Nike, Adidas innovate to make face shields for healthcare workers
(Nike photo)
It’s a now-familiar but still inspiring story during the pandemic: despite facing unprecedented challenges, apparel and footwear companies rally to make and donate protective gear to besieged healthcare workers. Nike and Adidas are two new examples, taking innovative approaches to produce hundreds of thousands of scarce face shields. Nike used two factories to churn out the shields using materials from its shoes and shirts for 20 hospitals in Boston and Portland, where it has offices. Adidas partnered with the digital manufacturer Carbon to 3D print shields and distribute them in the U.S. Adidas and Carbon relied on a key material they had used before in 3D printing high-performance shoes. Carbon is also sharing the face shield print files with partner companies around the world.
Top 50 apparel brand values ranked as major losses loom
What are the 50 most valuable apparel brands in the world? Topping the annual rankings from Brand Consultancy, calculated before the pandemic, are Nike ($34.8 billion), Gucci ($17.6 billion), and Adidas ($16.5 billion). Levi’s, fresh off an IPO, saw its brand value increase the most, 38% to $4.1 billion. Tempering the results is what’s ahead. Brand Consultancy predicts that the total loss in apparel brand value could reach $1 trillion, a 20% loss. Managing Director Richard Haigh said, "As these brands negotiate store and factory closures, broken supply chains, and a customer base that is facing unprecedented economic uncertainty, they will have to prepare for a tough and turbulent journey ahead."

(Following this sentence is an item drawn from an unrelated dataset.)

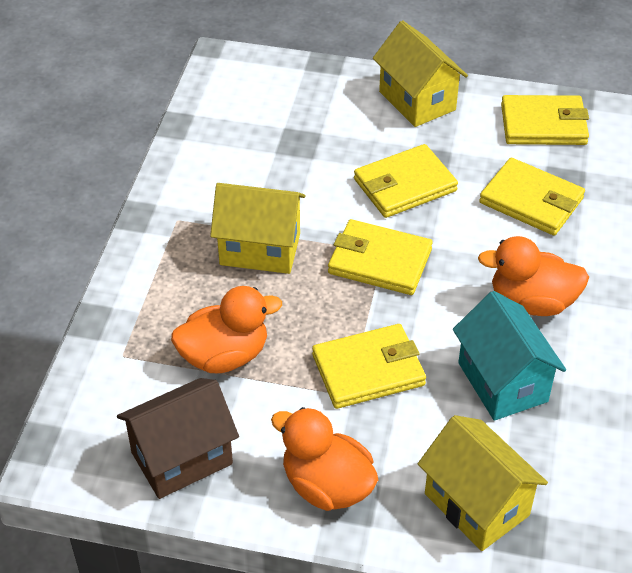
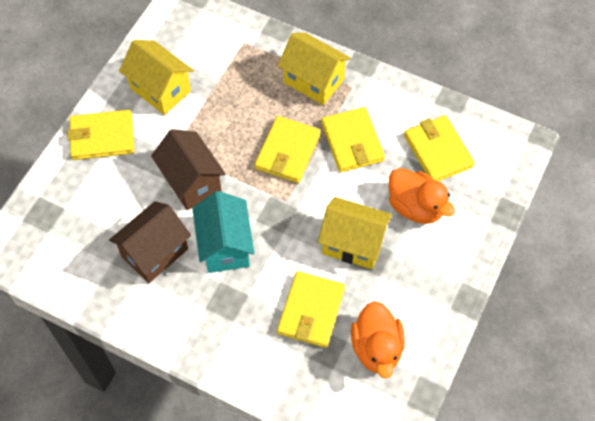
brown house: 1 -> 2
orange duck: 3 -> 2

How to deal with inventory overload during the long shutdown
Growing excess inventory is among the challenges confronting brands and retailers as most of the world remains shutdown. In January, the fear was new products wouldn’t arrive for spring and summer because China’s factories had closed as the coronavirus spread across the country. Then, after the factories reopened, products began arriving in Europe and North America just as stores shuttered to slow the disease’s global spread. Footwear News has compiled a primer outlining six tactics companies are using to tackle the vexing problem. Read the details here.
From the Embodee archives: One product, countless 3D views
While demonstrating Embodee’s technology at an apparel industry technology conference, a woman asked, “How do you take and upload so many pictures”? Actually, they aren’t photographs, we said, they’re dynamically rendered images of virtual versions of products. This got us thinking: how many high-fidelity 3D images of customizable apparel, footwear, and accessories can our software create on demand? To find the answer, we chose an athletic shoe and sought help from a university mathematician. If each of 14 available colors were used to customize each of the shoe’s 9 customizable parts, the answer is — cue Carl Sagan’s voice — billions and billions. To be precise, 20,661,046,784.